もはや年老いて、力も弱く、これからの将来に何の希望もない男。
それに引き換え、俺は、若くて、親父に似ずに体格は大きく、見た目も母親に似て、人目を引く容姿だった。
この男は、俺を支配しているつもりだろうが、それは間違いだ。
寝ている親父を見下し、俺は優越感に浸った。
翌朝目を覚ました親父に、赤い宝石を見せた。
目をぱちくりさせた親父は、涎を垂らしそうな卑しい顔をして、
「どうしたんだ、これ」と石から目をそらさず、呻くような声を出した。
「ある家の庭に埋めらていたんだ」と俺は、黒犬に教えられたとおりに親父に伝える。親父はぶるぶる震える手を石に伸ばした。その仕草の醜さを、俺は冷ややかに眺めつつ、「やるよ」と親父の手の上に乗せた。

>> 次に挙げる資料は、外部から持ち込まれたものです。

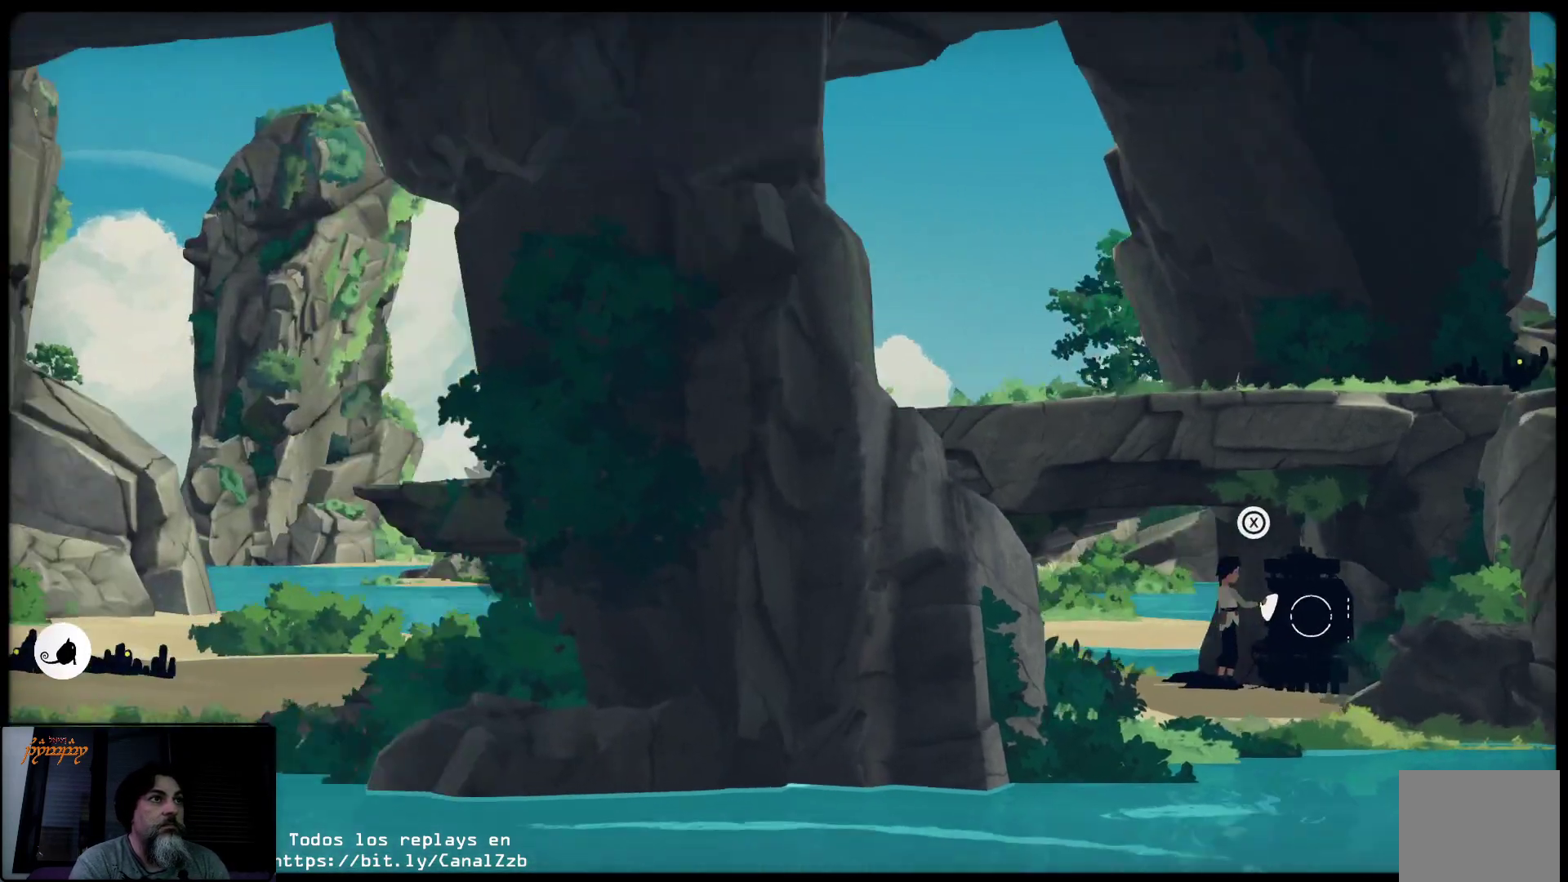
{"dt_ms": 500, "buttons": [], "left_stick": "center", "right_stick": "center", "events": []}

親父は一瞬びっくりしたような顔をしたが、すぐに顔を赤らめて、
「いいのか」と何度も確かめたが、もう返すつもりはないと判っていた。
親父は、石を持ったまま家を出ていき、夜になって高級な酒と、高価な肉を買って帰ってきた。
おそらく、どこかで赤い石を換金してきたのだろうが、俺には教えようとしなかった。
「あれは、ちょっと特別なやつだからな」と親父はにやにや笑いながら、酒を呑み続けた。

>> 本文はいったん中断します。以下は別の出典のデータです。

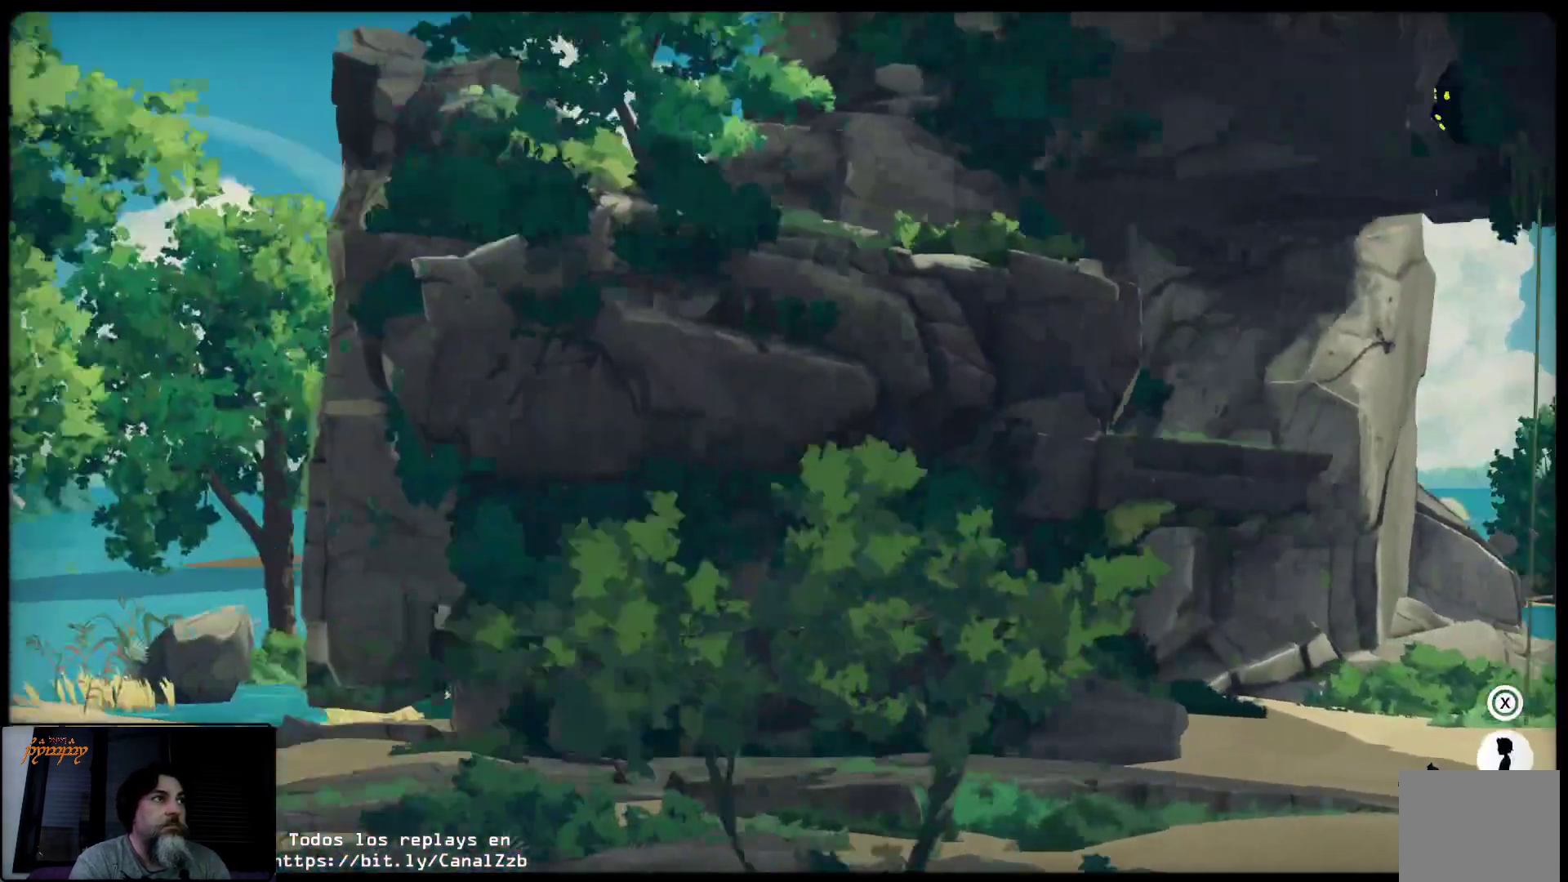
{"dt_ms": 500, "buttons": [], "left_stick": "center", "right_stick": "center", "events": []}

それから数日後、俺が一人で家にいると、玄関先で大きな音がした。
俺は家の中で体を固くして、玄関の様子に注意を払い、しばらく待って外に出ると、親父が玄関に倒れていた。顔をひどく殴られていた。
親父を家の中に引き上げると、意識を取り戻した親父が俺の襟首を掴みながら、
「あの石を見つけた家を教えろ」と問いただしてきた。
黒い犬の言ったとおりの展開だった。